▶ Passage for review:
BEGIN

I must say that one advantage (okay, maybe the ONLY advantage) to studying with George this way instead of as a student in his MFA class, is that we get to profit from the amazing diversity of experiences of the participants. Archaeologists! Sculptors! Scientists! I have no doubt George’s traditional students are no slouches, but I love the decades of thoughtful experience many of you bring to this forum.
I am so grateful for this "Story Club." After reading your post yesterday, I resolved to just let the revision process unfold bit by bit and trust my unconscious to help "fix" my story problems. It actually happened. I am amazed because, as George alludes, the solution feels much smarter than me.
I'll flip this. The people that make the dumbest mistakes are smart people, usually because they're reading things into a situation that don't exist. Sometimes overthinking a problem can blind you to a simple solution. Easy to miss something right in front of you.
I totally agree Mona...it is a wonderful moment, being in touch with part of myself. Maybe, I'm thinking, these moments where "the solution feels much smarter than me" are a significant part of why I continue to write. A moment of bliss.
It always amazes me how harsh we are of our own work in progress. I sort of think of my stories like this scene in The Simpsons where Homer's going through his garage and finds a robot he started making. It looks at him and says father in a sad little voice before he shoves it out of the way. That's how I picture my unfinished stories, like sad little robots lying around the place. I expect them to shiny and cool, go get me some coffee, tell me a joke, cook some eggs before I've wired them up and given them legs or a head.
Bruised, unenlightened, despairing, embarrassed . . I'm glad to see these feelings dragged out into the light and named. I have felt all of them in workshop and yes, they are no fun, and more important, not helpful, not for me, anyway.
My workshop days are over.
But my trying-to-write-a-story days are not.
It's very hard to have faith in your talent under such circumstances. Even now, I'm tempted to put 'talent' in parentheses - my so-called "talent."
There is a serious erosion in faith that goes on, I believe. Having faith that your talent will work it out if you give it time - and keeping coming back to revise - is a pretty radical idea, actually. Or so it seems to me.
I think it is the erosion in faith that prevents me from the keep-coming-back-to-revise part. At some point I give up, feeling that the whole thing is somehow beyond me. Yes, I missed that essential frequency broadcast from Story Central. Guess I'm just not cut out for this. Etc..
I haven't quite made that connection before, I don't think.
Like I said, kind of radical.

END

▶ Data for review:
BEGIN

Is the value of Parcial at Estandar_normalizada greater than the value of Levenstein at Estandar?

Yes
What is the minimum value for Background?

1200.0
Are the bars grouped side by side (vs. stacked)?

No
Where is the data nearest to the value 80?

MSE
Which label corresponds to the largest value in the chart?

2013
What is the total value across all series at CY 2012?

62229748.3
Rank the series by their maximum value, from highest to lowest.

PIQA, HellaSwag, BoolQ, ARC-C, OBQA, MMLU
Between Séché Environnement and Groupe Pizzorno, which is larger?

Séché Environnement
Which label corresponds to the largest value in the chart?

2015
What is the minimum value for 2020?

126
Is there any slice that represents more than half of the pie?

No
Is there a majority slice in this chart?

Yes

END

▶ Description of the task:
Rewrite the reader comments on writing and revision from "My workshop days" to "seems to me.", changing "faith" to "confidence" throughout.

▶ Reply to the exercise:
My workshop days are over.
But my trying-to-write-a-story days are not.
It's very hard to have confidence in your talent under such circumstances. Even now, I'm tempted to put 'talent' in parentheses - my so-called "talent."
There is a serious erosion in confidence that goes on, I believe. Having confidence that your talent will work it out if you give it time - and keeping coming back to revise - is a pretty radical idea, actually. Or so it seems to me.